Let’s look at the facts. The research shows that those states which have made the greatest investment in building the capacity of their public infrastructure and education systems have experienced stronger economic growth than states that did not. Indeed, the high-investing states also had larger increases in worker wages, as well as a statistically meaningful advantage in state-level GDP growth.

A rigorous 2012 study commissioned by the U.S. Small Business Administration found “no evidence of an economically significant effect of state tax portfolios on entrepreneurial activity.” The Truman Institute at the University of Missouri found that when the benefit of a tax break is measured against the economic loss generated by spending cuts—there is always a net economic loss.  The Congressional Budget Office found no correlation between tax policy and job creation–private sector demand is what counts.

As it turns out, investment in public infrastructure along with P-12 education and higher education, not lower taxes, are the only public policy decisions that have a statistically meaningful correlation to economic outcomes, according to research conducted by the Center for Tax and Budget Accountability.

The U.S. is the wealthiest country in the world, yet we rank 13th when it comes to the overall quality of our infrastructure. After decades of disinvestment, our roads, bridges, and water systems are crumbling. Our electric grid is vulnerable to catastrophic outages. Too many lack access to affordable, high-speed Internet and to quality housing. The past year has led to job losses and threatened economic security, eroding more than 30 years of progress in women’s labor force participation. It has unmasked the fragility of our caregiving infrastructure. And, our nation is falling behind its biggest competitors on research and development, manufacturing, and training.

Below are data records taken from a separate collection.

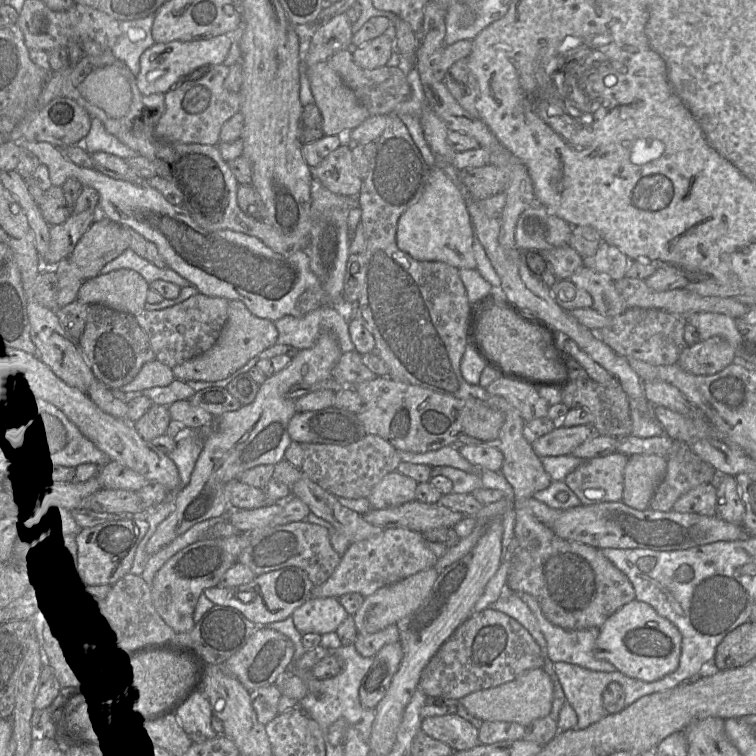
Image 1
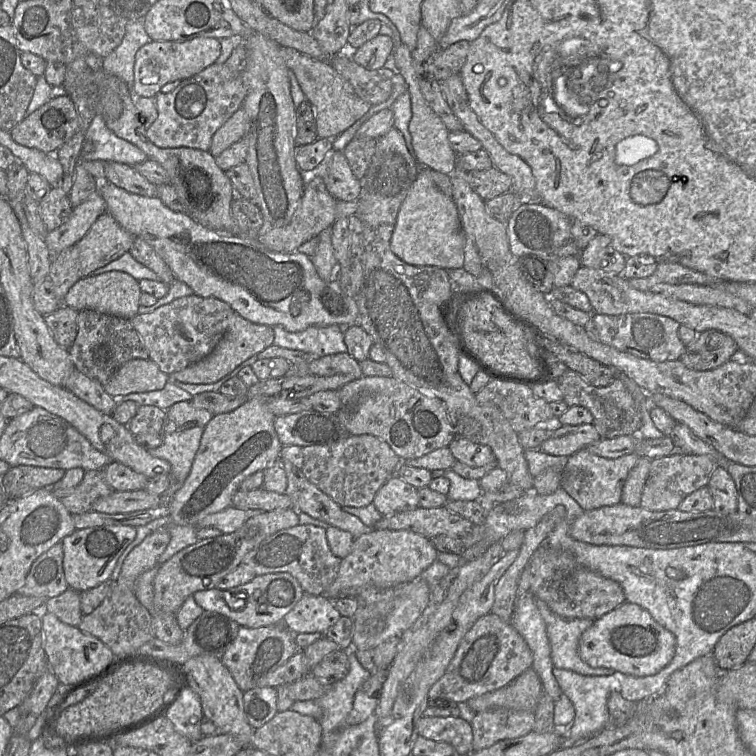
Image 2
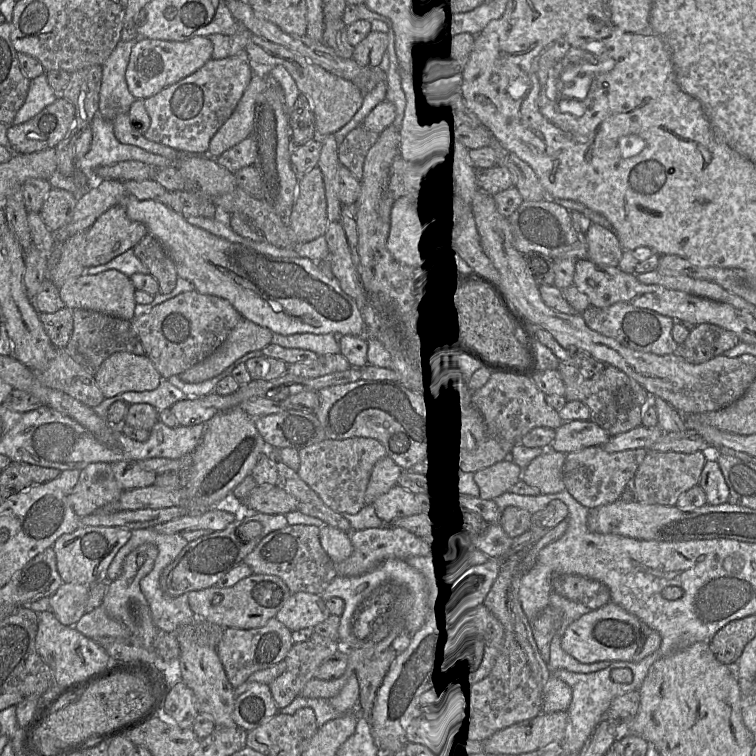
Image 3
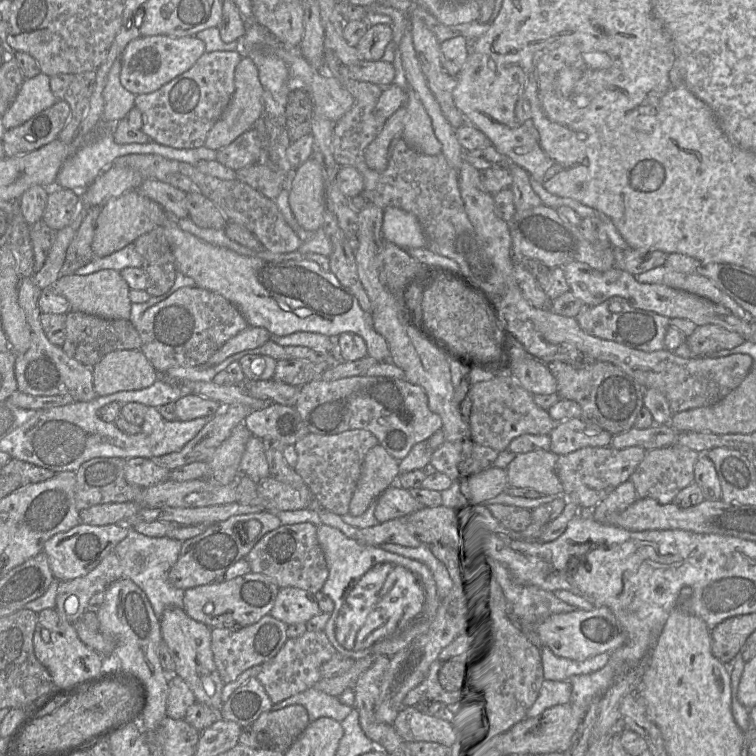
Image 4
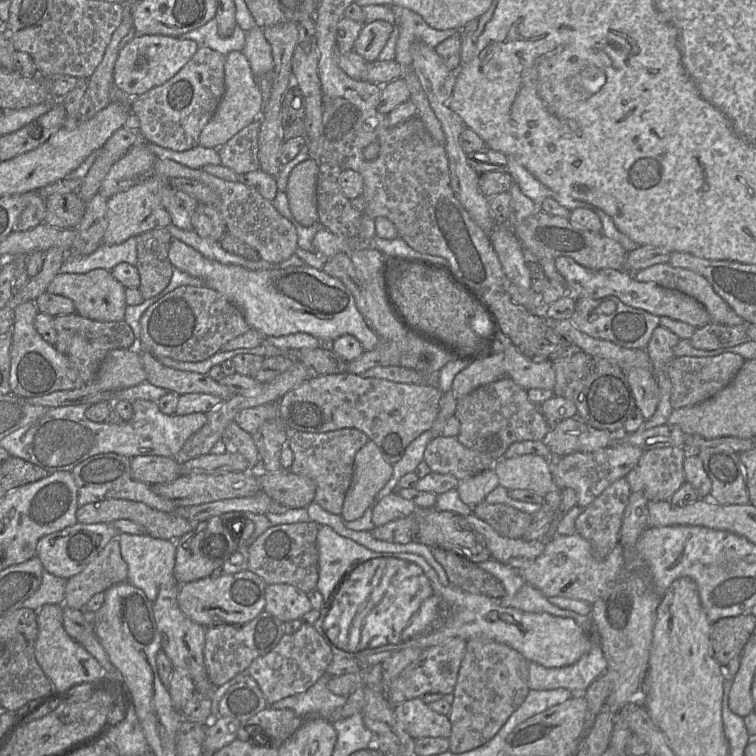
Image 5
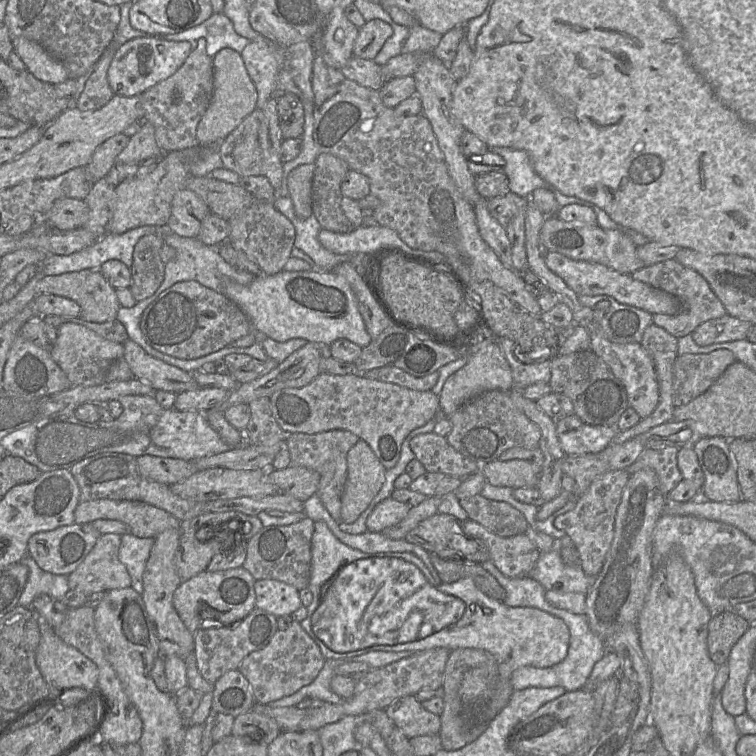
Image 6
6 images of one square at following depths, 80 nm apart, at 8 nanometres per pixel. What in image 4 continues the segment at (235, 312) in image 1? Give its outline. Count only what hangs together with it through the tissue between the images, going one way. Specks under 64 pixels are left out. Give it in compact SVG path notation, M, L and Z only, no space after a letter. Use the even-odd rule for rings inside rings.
M248 325L244 330L225 342L209 357L206 363L199 365L199 367L218 365L233 354L260 347L270 339L270 335L271 333L265 328Z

The same argument can be made for education. The failure to invest in P-12 and higher education will not be as immediately evident as infrastructure neglect. Citizens of states that consistently fall behind and fail to invest in their human capital will not completely see this failure until it is too late.

That is why it is so alarming to see the news earlier this year from the Kentucky Council on Postsecondary Education about the decline in state higher education enrollment. The decline of students nationally and in Kentucky completing the Free Application for Financial Aid (FAFSA) has dropped even more sharply, signaling the potential for a larger decline in 2021.

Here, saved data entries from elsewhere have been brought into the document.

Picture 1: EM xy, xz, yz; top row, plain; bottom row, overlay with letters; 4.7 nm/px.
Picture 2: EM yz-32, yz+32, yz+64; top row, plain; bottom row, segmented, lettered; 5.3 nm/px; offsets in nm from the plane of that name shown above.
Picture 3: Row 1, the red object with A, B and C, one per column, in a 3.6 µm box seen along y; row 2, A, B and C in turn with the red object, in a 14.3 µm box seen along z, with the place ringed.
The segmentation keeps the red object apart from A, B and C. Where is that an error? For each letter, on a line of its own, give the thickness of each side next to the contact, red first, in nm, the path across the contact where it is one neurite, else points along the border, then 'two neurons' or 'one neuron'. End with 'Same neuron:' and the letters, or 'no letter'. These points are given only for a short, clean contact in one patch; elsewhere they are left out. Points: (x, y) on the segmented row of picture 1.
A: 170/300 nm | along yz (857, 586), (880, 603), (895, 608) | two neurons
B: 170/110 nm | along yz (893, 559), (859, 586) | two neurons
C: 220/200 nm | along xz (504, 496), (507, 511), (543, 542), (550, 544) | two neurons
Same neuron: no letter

These trends on top of a 35 percent cut to higher education since 2008 means that Kentucky’s human capital may become the educational parallel to the Texas power grid. It is already showing up in Kentucky’s declining economic competitiveness. In a recent study of the economic health of all 50 states by Comen (2019) prior to the pandemic, Kentucky ranked 44th with the 12th lowest GDP and 13th highest unemployment rate. Also unsurprising is the corollary of bachelor’s degree attainment. Kentucky ranked 45th in the percentage of adults with at least a bachelor’s degree. In fact, the best predictor of the competitiveness of a state’s economy is college attainment.

The states which have made the greatest investment in building the capacity of their infrastructure, public schools, colleges and universities to meet the needs of businesses and citizens, from the poorest on up, have experienced stronger economic growth than states that did not. They are winning the race for human capital, jobs, and economic competitiveness.

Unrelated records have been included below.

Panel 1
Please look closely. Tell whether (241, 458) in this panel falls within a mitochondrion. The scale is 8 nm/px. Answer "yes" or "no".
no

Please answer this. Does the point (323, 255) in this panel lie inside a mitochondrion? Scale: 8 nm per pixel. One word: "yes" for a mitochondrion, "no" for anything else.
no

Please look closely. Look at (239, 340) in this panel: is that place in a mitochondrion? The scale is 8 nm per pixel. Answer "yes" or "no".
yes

Fiscal policy in Kentucky is at a crossroads.  As state leaders ponder tax reform, and a needed fix to state infrastructure, and investments in education it is critical to separate fact from myth about fiscal policy and cost of consistent underinvestment in our Commonwealth and its people.

Nicholas Brake, a former public school superintendent, is director of the Doctoral Program in Educational Leadership at Western Kentucky University and author of the Kentucky Education Policy Blog.